Requirement: Copy the records below exactly, starting with the line that contains "country: Argentina" and continuing through the end of the records.

Records shown:
◇ ◇ ◇ ◇ ◇ ◇ ◇
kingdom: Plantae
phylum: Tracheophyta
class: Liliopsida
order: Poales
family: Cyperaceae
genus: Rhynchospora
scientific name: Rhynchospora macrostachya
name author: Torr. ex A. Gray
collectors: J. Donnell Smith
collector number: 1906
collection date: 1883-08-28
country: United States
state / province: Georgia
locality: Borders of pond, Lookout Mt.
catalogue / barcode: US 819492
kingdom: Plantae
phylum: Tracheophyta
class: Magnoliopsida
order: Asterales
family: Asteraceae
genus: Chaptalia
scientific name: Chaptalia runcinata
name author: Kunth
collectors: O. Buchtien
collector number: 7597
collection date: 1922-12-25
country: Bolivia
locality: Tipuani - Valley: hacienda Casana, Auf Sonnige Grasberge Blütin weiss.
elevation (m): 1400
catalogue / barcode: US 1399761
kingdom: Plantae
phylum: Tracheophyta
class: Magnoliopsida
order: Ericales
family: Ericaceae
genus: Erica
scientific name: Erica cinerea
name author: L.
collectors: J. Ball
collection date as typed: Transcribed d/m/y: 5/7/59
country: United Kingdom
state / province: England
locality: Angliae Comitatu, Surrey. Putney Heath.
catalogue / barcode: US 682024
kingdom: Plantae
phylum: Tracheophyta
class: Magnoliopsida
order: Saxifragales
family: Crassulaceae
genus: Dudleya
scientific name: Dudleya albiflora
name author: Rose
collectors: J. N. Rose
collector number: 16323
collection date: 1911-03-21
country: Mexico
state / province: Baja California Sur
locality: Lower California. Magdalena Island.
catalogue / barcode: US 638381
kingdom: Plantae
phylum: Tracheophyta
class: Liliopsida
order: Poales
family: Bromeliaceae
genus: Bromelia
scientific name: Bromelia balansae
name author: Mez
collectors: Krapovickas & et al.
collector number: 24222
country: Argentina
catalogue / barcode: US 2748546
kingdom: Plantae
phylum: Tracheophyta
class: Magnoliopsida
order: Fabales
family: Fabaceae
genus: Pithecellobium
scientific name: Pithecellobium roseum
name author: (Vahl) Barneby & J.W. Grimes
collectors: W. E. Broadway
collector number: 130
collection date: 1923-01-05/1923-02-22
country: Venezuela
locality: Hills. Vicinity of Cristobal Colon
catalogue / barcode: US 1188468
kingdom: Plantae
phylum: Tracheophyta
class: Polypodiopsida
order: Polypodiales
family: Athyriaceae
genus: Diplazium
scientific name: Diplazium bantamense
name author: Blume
◇ ◇ ◇ ◇ ◇ ◇ ◇
Reply to the task:
country: Argentina
catalogue / barcode: US 2748546
kingdom: Plantae
phylum: Tracheophyta
class: Magnoliopsida
order: Fabales
family: Fabaceae
genus: Pithecellobium
scientific name: Pithecellobium roseum
name author: (Vahl) Barneby & J.W. Grimes
collectors: W. E. Broadway
collector number: 130
collection date: 1923-01-05/1923-02-22
country: Venezuela
locality: Hills. Vicinity of Cristobal Colon
catalogue / barcode: US 1188468
kingdom: Plantae
phylum: Tracheophyta
class: Polypodiopsida
order: Polypodiales
family: Athyriaceae
genus: Diplazium
scientific name: Diplazium bantamense
name author: Blume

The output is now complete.